Ronald Reagan (im Amt 1981 – 1989) hatte die Sowjetunion als das „Reich des Bösen“ bezeichnet. Bushs Kampfansage galt nun einer „Achse des Bösen“ und Kollaborateuren. Der Präsident meinte Nordkorea, Iran und Irak, die nach Massenvernichtungswaffen strebten. „Staaten wie diese und ihre terroristischen Alliierten“ würden aufrüsten, um den Weltfrieden zu bedrohen. Vierzehn Monate später griffen die USA und Verbündete den Irak an. Erst zwanzig Jahre später sollte Joe Biden den Krieg in Afghanistan beenden. Die Sanktionen gegen Iran und Nordkorea haben bis heute Bestand.

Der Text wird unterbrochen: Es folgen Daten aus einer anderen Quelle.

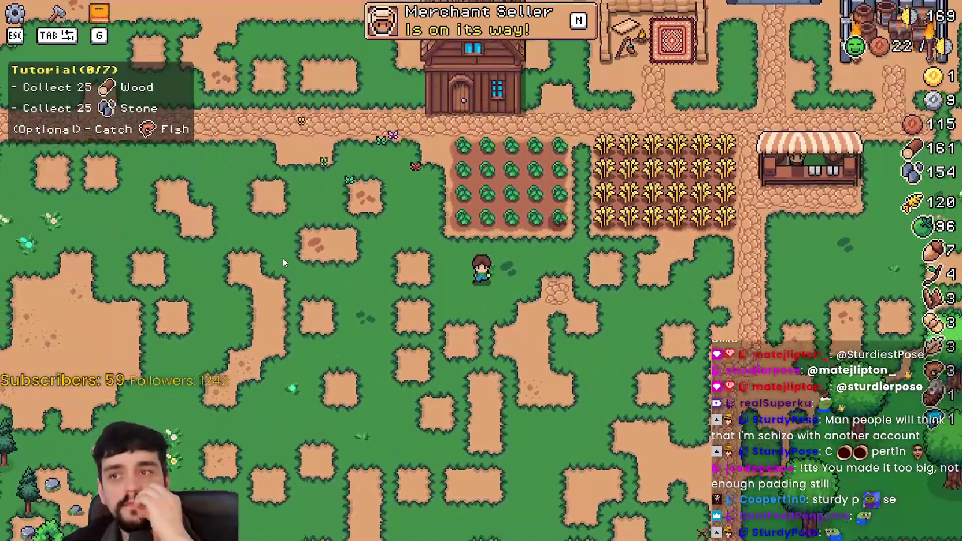
key("s")
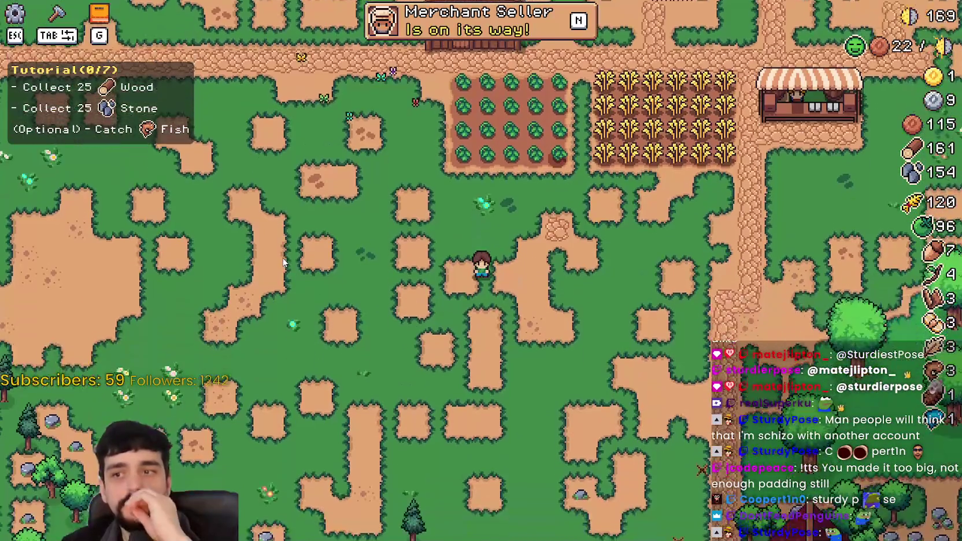
Step: Pause, view the Game and Video options, close them unchanged, and resume
key("Escape")
left_click(470, 202)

Als Wortschöpfer der „Achse des Bösen“ gilt Redenschreiber David Frum, der sich mittlerweile im Magazin The Atlantic sorgt, dass Deutschland Atomkraftwerke stilllegt und sich bei der Energieversorgung von Russland abhängig macht. Frum schrieb in seinen Erinnerungen The Right Man, sein Chef im Weißen Haus, Michael Gerson, derzeit Kolumnist bei der Washington Post, habe ihn angewiesen, für die „State of The Union“-Ansprache „einen Satz oder zwei“ zu schreiben, um einen Krieg gegen den Irak zu rechtfertigen („our best case for going after Iraq“). Anfangs habe er von einer „Achse des Hasses“ geschrieben, letztlich habe man sich für „Achse des Bösen“ entschieden.

Der damalige Außenminister Colin Powell beschwichtigte Anfang Februar 2002 im außenpolitischen Ausschuss des Senats, Bush werde nicht umgehend zu Taten schreiten, die Ansprache „bedeutet nicht, dass wir bereit sind, irgendjemanden anzugreifen“. Die Menschen der genannten Nationen seien nicht böse, ihre Regierungen seien böse. Je mehr man das klarmache, desto eher könnten die USA eine internationale Koalition anführen. Im UN-Sicherheitsrat hat Powell am 5. Februar 2003 „Kenntnisse über Massenvernichtungswaffen“ im Irak als kriegsrechtfertigenden Fakt präsentiert, die bekanntermaßen beim Einmarsch nie gefunden wurden. Nach Powells Tod 2021 würdigte Biden den Ex-Außenminister als „großen Amerikaner“ und guten Freund.

Nicht nur Bushs Krieg

Manche demokratischen Politiker damals, verheddert im vermeintlich patriotischen Zusammenhalten nach 9/11, haben die Tragweite der Idee Bushs vom Präventivkrieg anscheinend nicht zu Ende denken wollen oder gar begrüßt. Senator Joe Biden war Vorsitzender des außenpolitischen Ausschusses im Senat. Ein BBC-Reporter fragte ihn, was er über die Rede denke. „Sie hat mich verwirrt“, so Biden. „Ich bin mir nicht ganz sicher, was er meint.“ Die erwähnten Nationen seien „offensichtlich böse Akteure“, doch wenn wir „die Lage im Iran, Irak oder in Nordkorea ändern könnten ... denke ich, würde Europa das genauso tun wie die Vereinigten Staaten“.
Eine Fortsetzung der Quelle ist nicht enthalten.